Data extracted from a collection
┄┄┄┄┄┄┄┄┄┄

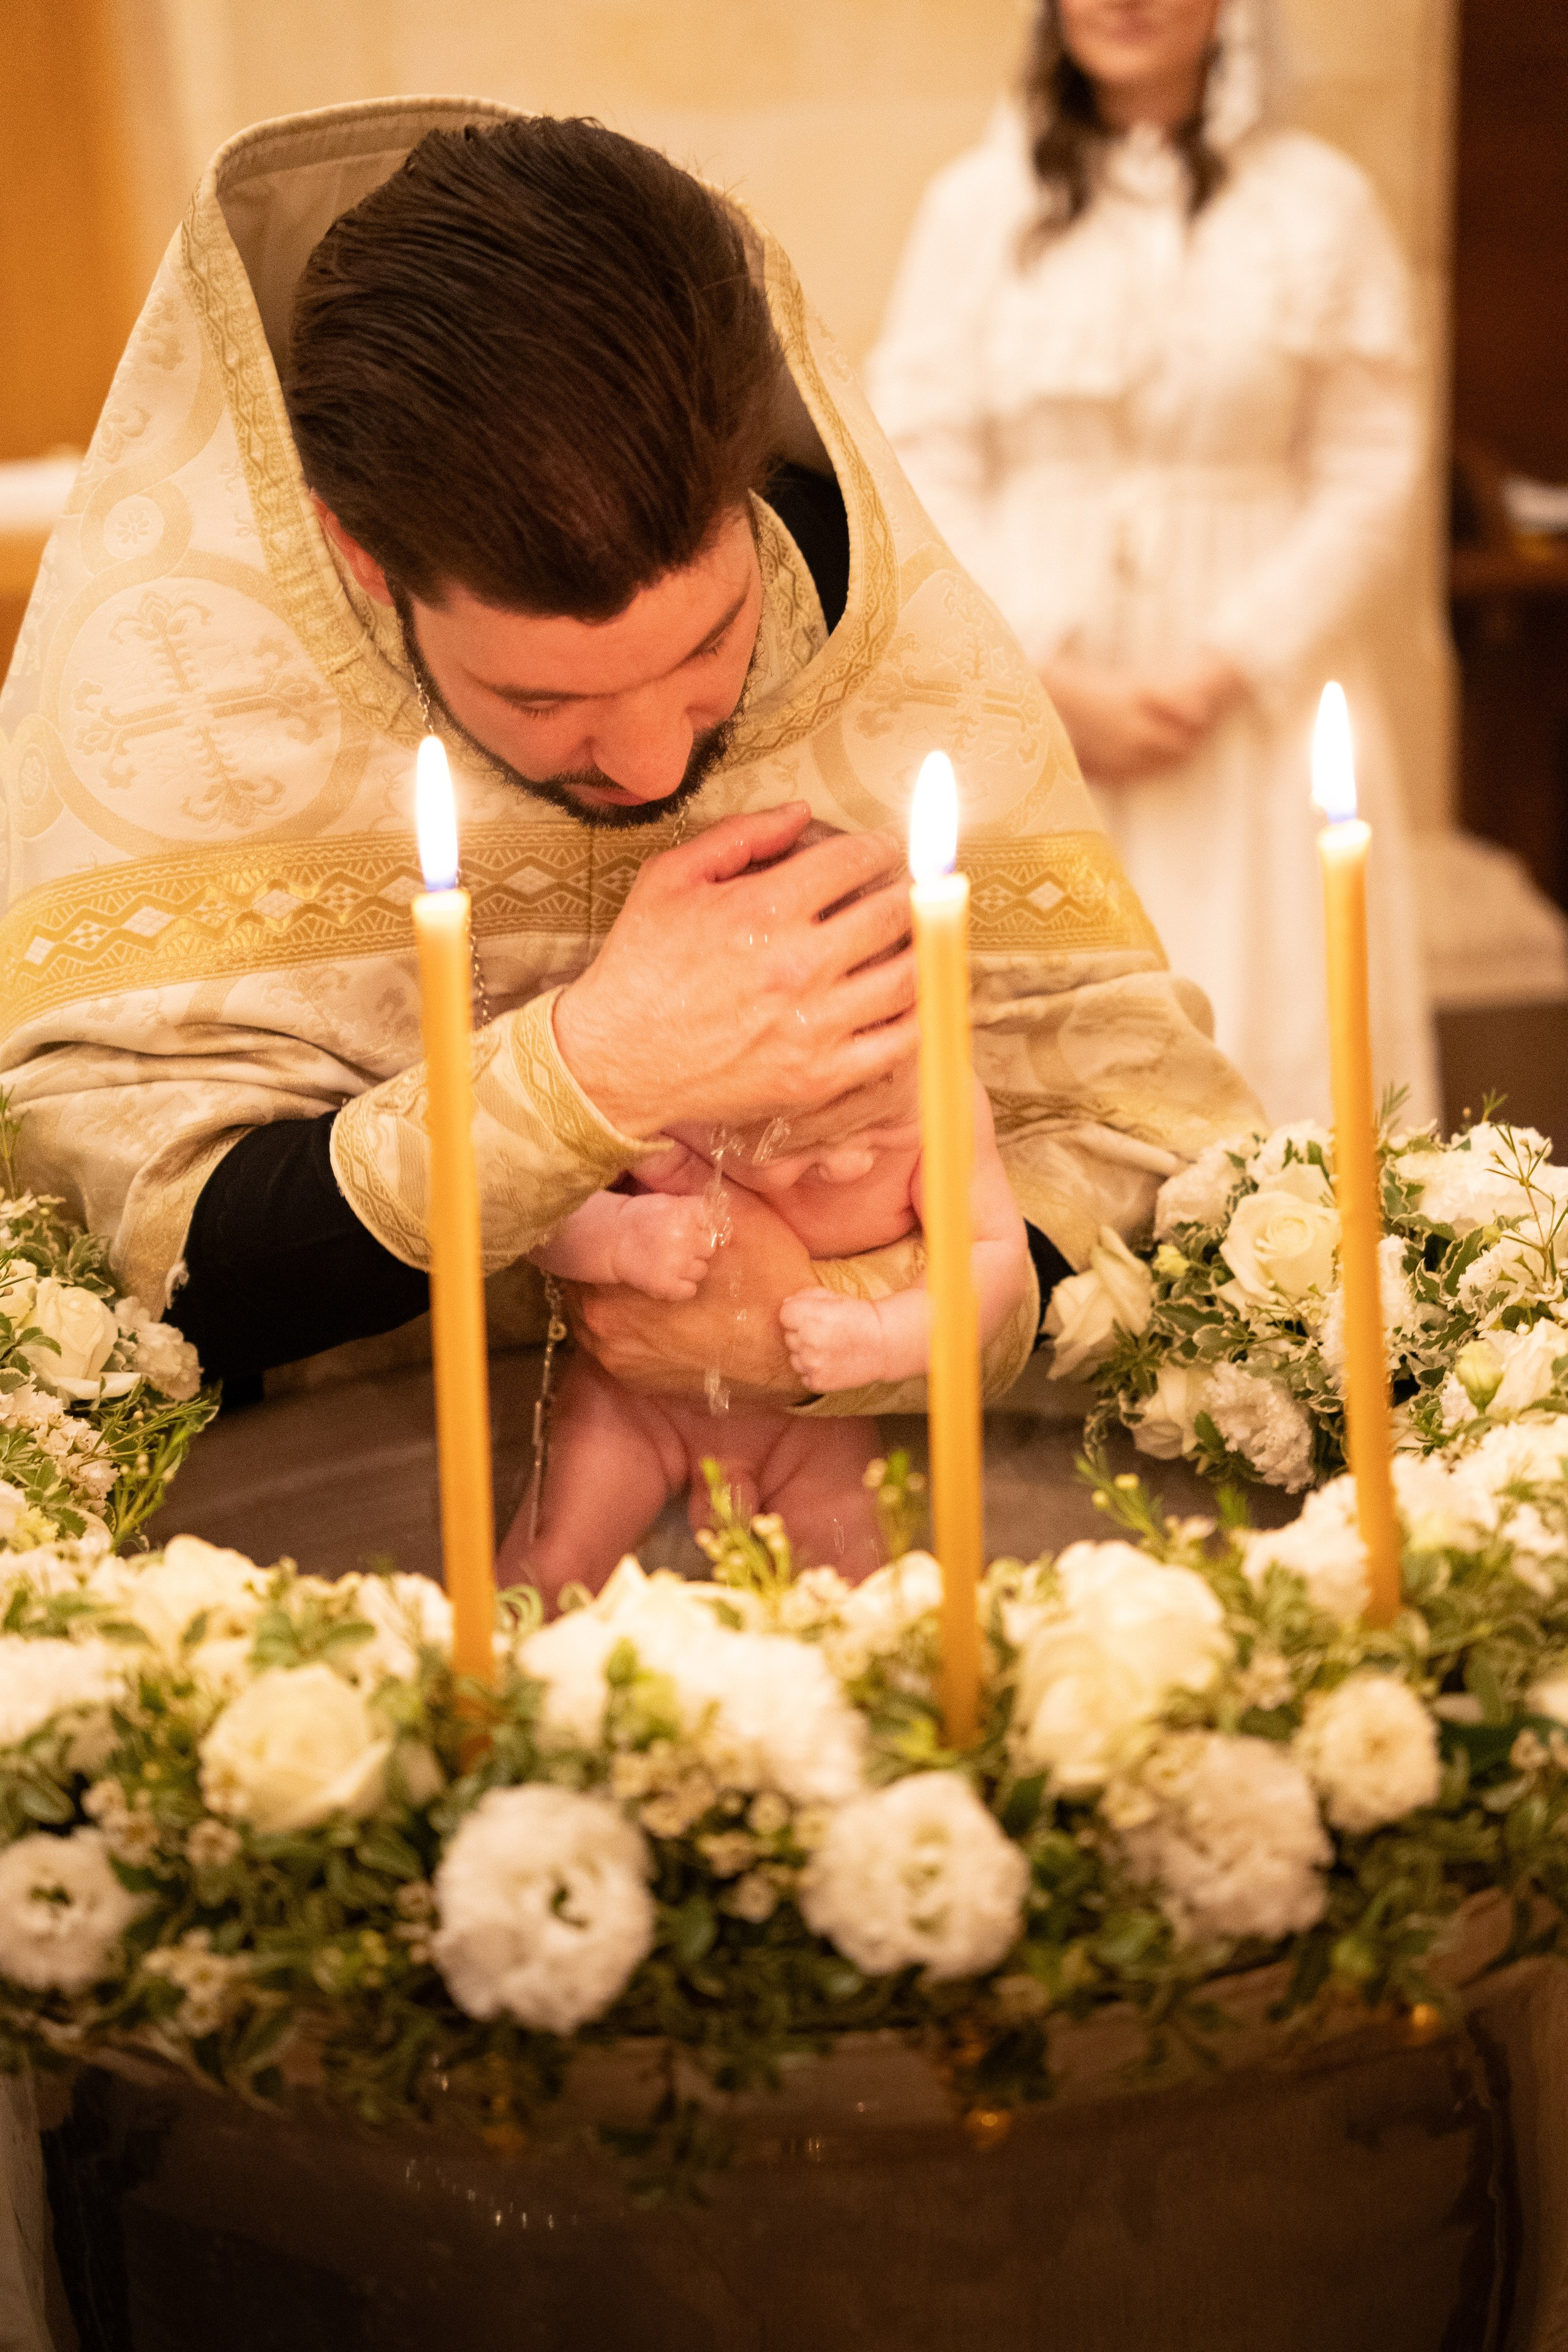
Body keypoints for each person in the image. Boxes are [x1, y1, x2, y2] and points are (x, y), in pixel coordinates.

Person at [0, 101, 1258, 1438]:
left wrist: (828, 1320)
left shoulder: (863, 624)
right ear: (361, 554)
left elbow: (1144, 1170)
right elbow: (96, 1263)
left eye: (713, 641)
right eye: (545, 696)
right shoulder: (187, 692)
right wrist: (589, 1073)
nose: (657, 762)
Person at [868, 0, 1439, 1128]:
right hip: (1031, 697)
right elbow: (917, 447)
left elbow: (1373, 461)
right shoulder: (976, 208)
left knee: (1279, 1013)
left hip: (1253, 707)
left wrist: (1225, 664)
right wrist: (1049, 674)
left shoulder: (1319, 204)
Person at [504, 1065, 1030, 1602]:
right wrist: (617, 1235)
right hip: (633, 1403)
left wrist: (882, 1336)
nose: (854, 1162)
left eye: (883, 1122)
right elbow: (530, 1210)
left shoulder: (941, 1098)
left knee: (865, 1590)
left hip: (813, 1422)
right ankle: (495, 1670)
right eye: (799, 1135)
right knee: (551, 1568)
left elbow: (992, 1253)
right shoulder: (656, 1080)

┄┄┄┄┄┄┄┄┄┄

Once the line containing "nose: (657, 762)" has been located, transcribe exactly and only every line from the first line of the entries through it, excluding pictures.

# Expected answer:
Body keypoints for each person in the image. Boxes are [x1, y1, x2, y2] and points are (x, y), in pixel coordinates.

Person at [0, 101, 1258, 1438]:
left wrist: (828, 1320)
left shoulder: (863, 624)
right ear: (361, 554)
left elbow: (1144, 1170)
right elbow: (96, 1263)
left eye: (713, 641)
right eye: (545, 696)
right shoulder: (187, 692)
right wrist: (589, 1073)
nose: (657, 762)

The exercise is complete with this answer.